Monaghan County Council estimates that laundering waste costs ¤1m a year.
“It's ratepayers' money we're dealing with,” said Kevin Scul lion. “Each pound that we spend on removing this waste is a pound we can't spend on other council activity.”
The sludge is usually stored in large plastic containers during the laundering process. If a plant is to be abandoned, the sludge may just be left there. Otherwise the fuel fraudsters cart it away on a stolen lorry and leave it by the roadside.
In Newry and Mourne's biggest single clean-up operation, two stolen 40-feet trailers were filled with 70,000 litres of the by-product.
The worst incident saw the acid waste spilled over road. “They must have been in a bit of a panic or weren't caring,” said Mr Scullion. “They tossed the IBCs (plastic containers) and they burst or the top came off, and the viscous liquid came out.
“A lot of stuff spilled, and that increases the cost because it then involves a clean-up operation. It took several days.”
In the worst cases, the sludge will reach a stream. Mark Livingstone of the DoE says the heavy diesel residue can often be caught and removed from water, but the acid quickly mixes in.
“If it goes into water course, the difficulty is that sulphuric acid will mix with water and we can't recover it,” he said. “The heavy stuff we can contain with booms and sandbags, but with the acid, only the volume of the water will resolve that issue.”
In one incident, the sludge was dumped below a bridge.
The DoE clean-up crew had to wear breathing apparatus.
“There's a fierce smell,” said Mark. “It will sting your eyes and burn your skin, even when it's in the water.”
Sewage treatment works falls victim to the toxic waste
Pollution from fuel laundering is already wrecking one of Northern Ireland's newest sewage treatment plants — damaging equipment that should last a lifetime and harming water quality. Aughnacloy's waste treatment plant has only been open four years, but it has failed environ mental tests over the past two because of acid poured into the system by suspected fuel launderers.

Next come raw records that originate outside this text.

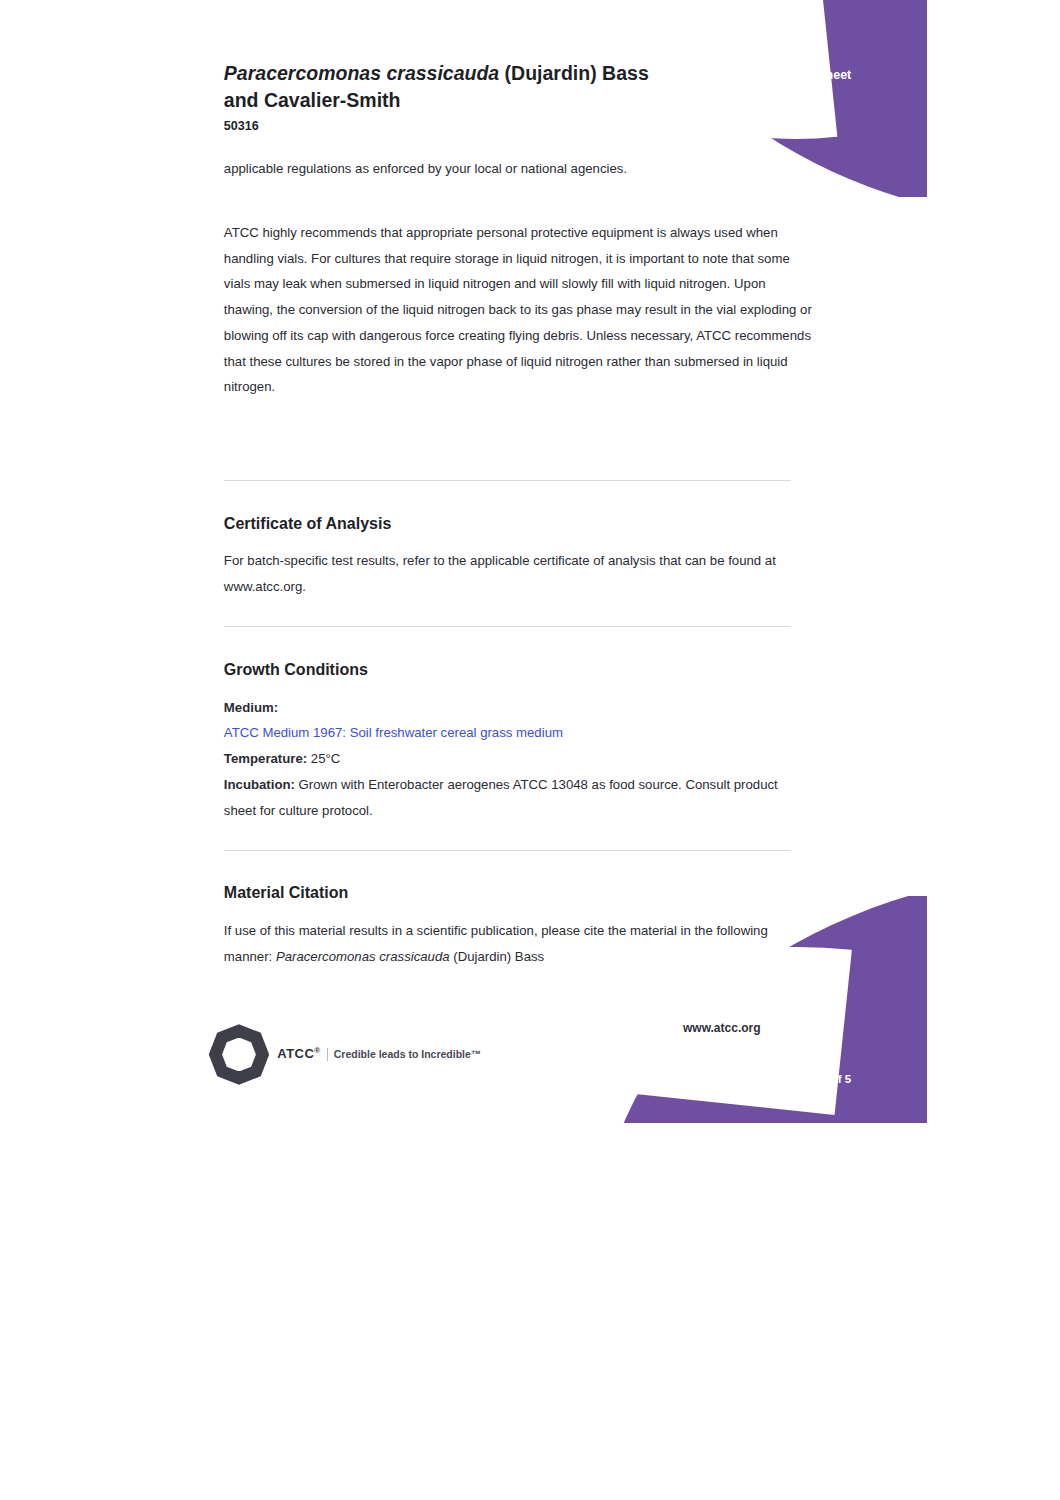Paracercomonas crassicauda (Dujardin) Bass and Cavalier-Smith
50316
Product Sheet
applicable regulations as enforced by your local or national agencies.
ATCC highly recommends that appropriate personal protective equipment is always used when handling vials. For cultures that require storage in liquid nitrogen, it is important to note that some vials may leak when submersed in liquid nitrogen and will slowly fill with liquid nitrogen. Upon thawing, the conversion of the liquid nitrogen back to its gas phase may result in the vial exploding or blowing off its cap with dangerous force creating flying debris. Unless necessary, ATCC recommends that these cultures be stored in the vapor phase of liquid nitrogen rather than submersed in liquid nitrogen.
Certificate of Analysis
For batch-specific test results, refer to the applicable certificate of analysis that can be found at www.atcc.org.
Growth Conditions
Medium:
ATCC Medium 1967: Soil freshwater cereal grass medium
Temperature: 25°C
Incubation: Grown with Enterobacter aerogenes ATCC 13048 as food source. Consult product sheet for culture protocol.
Material Citation
If use of this material results in a scientific publication, please cite the material in the following manner: Paracercomonas crassicauda (Dujardin) Bass
ATCC® Credible leads to Incredible™
www.atcc.org
Page 2 of 5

The acid kills bacteria used in the biological treatment process to break down human waste, and damages the equipment that holds the bacteria. Northern Ireland Water has already spent £16,000 replacing the corrugated plastic discs in the Co Tyrone plant, and the costs could rise to £80,000. Similar equipment at Derrygonnelly, Co Fermanagh, has already lasted
nine years. Michael McAlary, functional manager of Waste Water Services West for NI Water, said: “We have two areas of concern. The first is actually that the treatment process is dying. The chemicals come in and kill off the bacteria.
“We can reseed by bringing in sewerage sludge, which costs us money and time. But the second concern is that we have to replace these media discs when they're less than four years old. These discs should last a lifetime.”

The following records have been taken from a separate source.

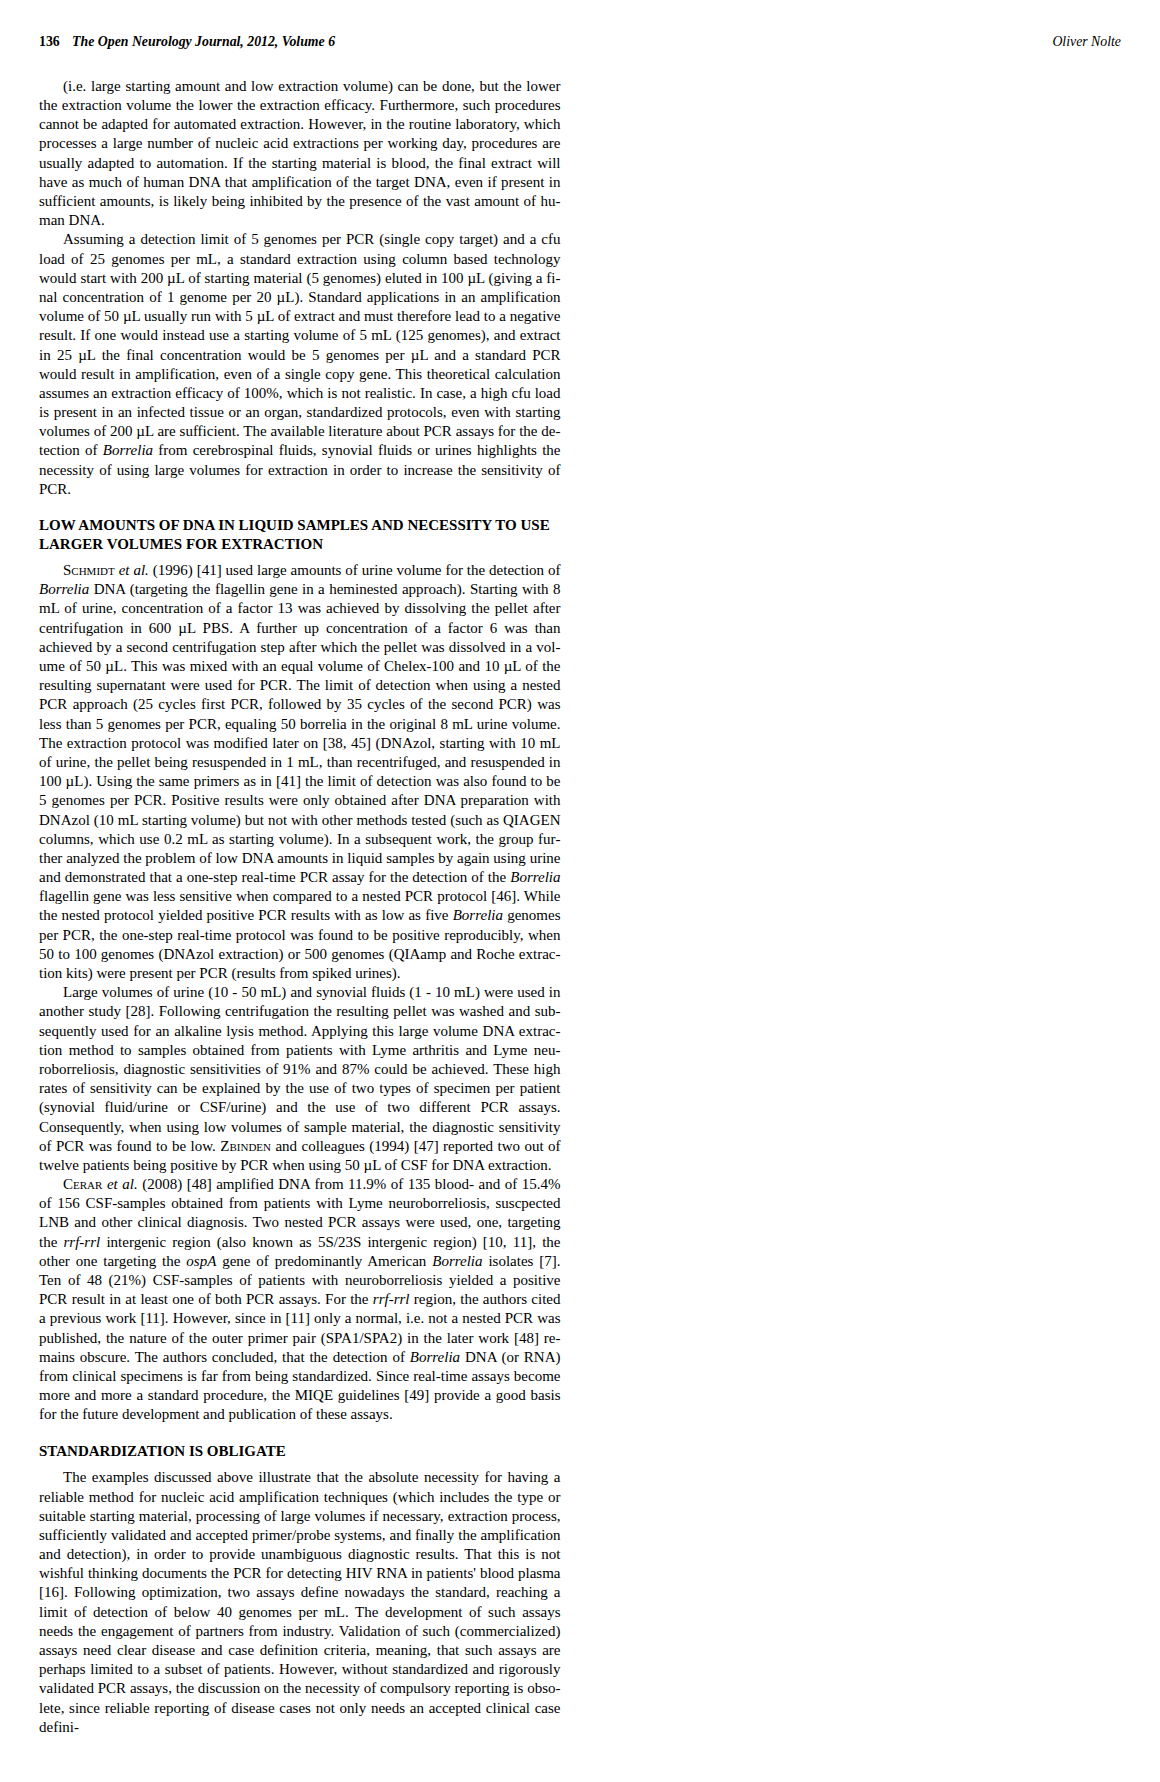136 The Open Neurology Journal, 2012, Volume 6
Oliver Nolte
(i.e. large starting amount and low extraction volume) can be done, but the lower the extraction volume the lower the extraction efficacy. Furthermore, such procedures cannot be adapted for automated extraction. However, in the routine laboratory, which processes a large number of nucleic acid extractions per working day, procedures are usually adapted to automation. If the starting material is blood, the final extract will have as much of human DNA that amplification of the target DNA, even if present in sufficient amounts, is likely being inhibited by the presence of the vast amount of human DNA.
Assuming a detection limit of 5 genomes per PCR (single copy target) and a cfu load of 25 genomes per mL, a standard extraction using column based technology would start with 200 µL of starting material (5 genomes) eluted in 100 µL (giving a final concentration of 1 genome per 20 µL). Standard applications in an amplification volume of 50 µL usually run with 5 µL of extract and must therefore lead to a negative result. If one would instead use a starting volume of 5 mL (125 genomes), and extract in 25 µL the final concentration would be 5 genomes per µL and a standard PCR would result in amplification, even of a single copy gene. This theoretical calculation assumes an extraction efficacy of 100%, which is not realistic. In case, a high cfu load is present in an infected tissue or an organ, standardized protocols, even with starting volumes of 200 µL are sufficient. The available literature about PCR assays for the detection of Borrelia from cerebrospinal fluids, synovial fluids or urines highlights the necessity of using large volumes for extraction in order to increase the sensitivity of PCR.
Low Amounts of DNA in Liquid Samples and Necessity to Use Larger Volumes for Extraction
Schmidt et al. (1996) [41] used large amounts of urine volume for the detection of Borrelia DNA (targeting the flagellin gene in a heminested approach). Starting with 8 mL of urine, concentration of a factor 13 was achieved by dissolving the pellet after centrifugation in 600 µL PBS. A further up concentration of a factor 6 was than achieved by a second centrifugation step after which the pellet was dissolved in a volume of 50 µL. This was mixed with an equal volume of Chelex-100 and 10 µL of the resulting supernatant were used for PCR. The limit of detection when using a nested PCR approach (25 cycles first PCR, followed by 35 cycles of the second PCR) was less than 5 genomes per PCR, equaling 50 borrelia in the original 8 mL urine volume. The extraction protocol was modified later on [38, 45] (DNAzol, starting with 10 mL of urine, the pellet being resuspended in 1 mL, than recentrifuged, and resuspended in 100 µL). Using the same primers as in [41] the limit of detection was also found to be 5 genomes per PCR. Positive results were only obtained after DNA preparation with DNAzol (10 mL starting volume) but not with other methods tested (such as QIAGEN columns, which use 0.2 mL as starting volume). In a subsequent work, the group further analyzed the problem of low DNA amounts in liquid samples by again using urine and demonstrated that a one-step real-time PCR assay for the detection of the Borrelia flagellin gene was less sensitive when compared to a nested PCR protocol [46]. While the nested protocol yielded positive PCR results with as low as five Borrelia genomes per PCR, the one-step real-time protocol was found to be positive reproducibly, when 50 to 100 genomes (DNAzol extraction) or 500 genomes (QIAamp and Roche extraction kits) were present per PCR (results from spiked urines).
Large volumes of urine (10 - 50 mL) and synovial fluids (1 - 10 mL) were used in another study [28]. Following centrifugation the resulting pellet was washed and subsequently used for an alkaline lysis method. Applying this large volume DNA extraction method to samples obtained from patients with Lyme arthritis and Lyme neuroborreliosis, diagnostic sensitivities of 91% and 87% could be achieved. These high rates of sensitivity can be explained by the use of two types of specimen per patient (synovial fluid/urine or CSF/urine) and the use of two different PCR assays. Consequently, when using low volumes of sample material, the diagnostic sensitivity of PCR was found to be low. Zbinden and colleagues (1994) [47] reported two out of twelve patients being positive by PCR when using 50 µL of CSF for DNA extraction.
Cerar et al. (2008) [48] amplified DNA from 11.9% of 135 blood- and of 15.4% of 156 CSF-samples obtained from patients with Lyme neuroborreliosis, suscpected LNB and other clinical diagnosis. Two nested PCR assays were used, one, targeting the rrf-rrl intergenic region (also known as 5S/23S intergenic region) [10, 11], the other one targeting the ospA gene of predominantly American Borrelia isolates [7]. Ten of 48 (21%) CSF-samples of patients with neuroborreliosis yielded a positive PCR result in at least one of both PCR assays. For the rrf-rrl region, the authors cited a previous work [11]. However, since in [11] only a normal, i.e. not a nested PCR was published, the nature of the outer primer pair (SPA1/SPA2) in the later work [48] remains obscure. The authors concluded, that the detection of Borrelia DNA (or RNA) from clinical specimens is far from being standardized. Since real-time assays become more and more a standard procedure, the MIQE guidelines [49] provide a good basis for the future development and publication of these assays.
Standardization is Obligate
The examples discussed above illustrate that the absolute necessity for having a reliable method for nucleic acid amplification techniques (which includes the type or suitable starting material, processing of large volumes if necessary, extraction process, sufficiently validated and accepted primer/probe systems, and finally the amplification and detection), in order to provide unambiguous diagnostic results. That this is not wishful thinking documents the PCR for detecting HIV RNA in patients' blood plasma [16]. Following optimization, two assays define nowadays the standard, reaching a limit of detection of below 40 genomes per mL. The development of such assays needs the engagement of partners from industry. Validation of such (commercialized) assays need clear disease and case definition criteria, meaning, that such assays are perhaps limited to a subset of patients. However, without standardized and rigorously validated PCR assays, the discussion on the necessity of compulsory reporting is obsolete, since reliable reporting of disease cases not only needs an accepted clinical case defini-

Mr McAlary said damage has shown up in other border region waste water treatment works, but Aughnacloy has suffered the most damage.
“What we're finding now is that the discs themselves are collapsing. They're made of rigid corrugated polypropylene, but as the chemicals work on it, it softens and ... falls apart.” Mr McAlary said tests and the observations of his staff have indicated the material damaging the plant is similar to the acidic by-product from diesel laundering.

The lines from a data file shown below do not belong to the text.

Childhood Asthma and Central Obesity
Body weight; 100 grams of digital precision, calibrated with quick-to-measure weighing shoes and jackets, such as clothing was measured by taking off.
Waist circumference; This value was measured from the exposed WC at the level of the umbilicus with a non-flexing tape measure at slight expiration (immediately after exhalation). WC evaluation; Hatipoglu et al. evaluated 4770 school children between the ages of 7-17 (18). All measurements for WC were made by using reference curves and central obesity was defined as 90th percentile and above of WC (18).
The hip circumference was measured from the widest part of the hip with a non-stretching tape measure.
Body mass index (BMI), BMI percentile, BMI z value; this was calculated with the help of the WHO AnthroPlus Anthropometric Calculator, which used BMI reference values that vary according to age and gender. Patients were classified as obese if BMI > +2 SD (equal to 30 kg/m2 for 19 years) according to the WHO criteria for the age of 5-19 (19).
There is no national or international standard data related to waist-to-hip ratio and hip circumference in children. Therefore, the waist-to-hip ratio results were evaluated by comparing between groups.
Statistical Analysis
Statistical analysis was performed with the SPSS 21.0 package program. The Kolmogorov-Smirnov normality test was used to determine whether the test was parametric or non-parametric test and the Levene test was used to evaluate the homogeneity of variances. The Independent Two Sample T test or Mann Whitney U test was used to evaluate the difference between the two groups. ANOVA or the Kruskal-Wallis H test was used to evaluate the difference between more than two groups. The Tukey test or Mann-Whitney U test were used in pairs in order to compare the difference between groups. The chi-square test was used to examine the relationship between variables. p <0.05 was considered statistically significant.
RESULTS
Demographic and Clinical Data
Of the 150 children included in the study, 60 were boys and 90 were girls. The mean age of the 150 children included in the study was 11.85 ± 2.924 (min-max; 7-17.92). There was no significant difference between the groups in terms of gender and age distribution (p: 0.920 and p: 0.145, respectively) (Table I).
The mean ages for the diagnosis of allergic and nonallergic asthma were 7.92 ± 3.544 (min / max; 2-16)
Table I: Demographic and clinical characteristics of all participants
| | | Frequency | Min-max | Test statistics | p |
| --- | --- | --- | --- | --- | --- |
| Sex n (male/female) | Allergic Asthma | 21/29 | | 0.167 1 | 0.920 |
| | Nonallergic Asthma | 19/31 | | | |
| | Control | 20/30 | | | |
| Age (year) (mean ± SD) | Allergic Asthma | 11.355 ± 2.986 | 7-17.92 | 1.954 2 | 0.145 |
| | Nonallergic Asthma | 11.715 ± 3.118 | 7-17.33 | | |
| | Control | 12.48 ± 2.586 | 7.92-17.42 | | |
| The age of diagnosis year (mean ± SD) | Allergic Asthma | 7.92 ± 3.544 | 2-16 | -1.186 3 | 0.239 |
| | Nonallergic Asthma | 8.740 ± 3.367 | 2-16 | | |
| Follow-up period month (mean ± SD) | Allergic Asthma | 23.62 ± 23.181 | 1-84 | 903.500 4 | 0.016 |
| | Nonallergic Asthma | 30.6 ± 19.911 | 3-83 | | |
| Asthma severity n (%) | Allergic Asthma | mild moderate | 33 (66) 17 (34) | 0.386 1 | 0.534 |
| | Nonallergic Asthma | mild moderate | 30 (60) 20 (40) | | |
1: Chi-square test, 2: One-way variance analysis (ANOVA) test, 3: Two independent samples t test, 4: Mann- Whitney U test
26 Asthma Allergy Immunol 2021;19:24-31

“We know these are chemicals not associated with domestic waste. There's also a strong odour, with smells of diesel coming through.” Mr McAlary said water quality in the border region has generally improved, but the Aughnacloy plant has failed environmental tests in each of the past two years because of the damage.
“This plant is four years old and it's failed the last two years. That shouldn't happen,” he said. “But we can't legislate what goes through the gate. These guys are pushing it down a sewer and presently we can't stop it and at the end of the day it's me and you paying for it.”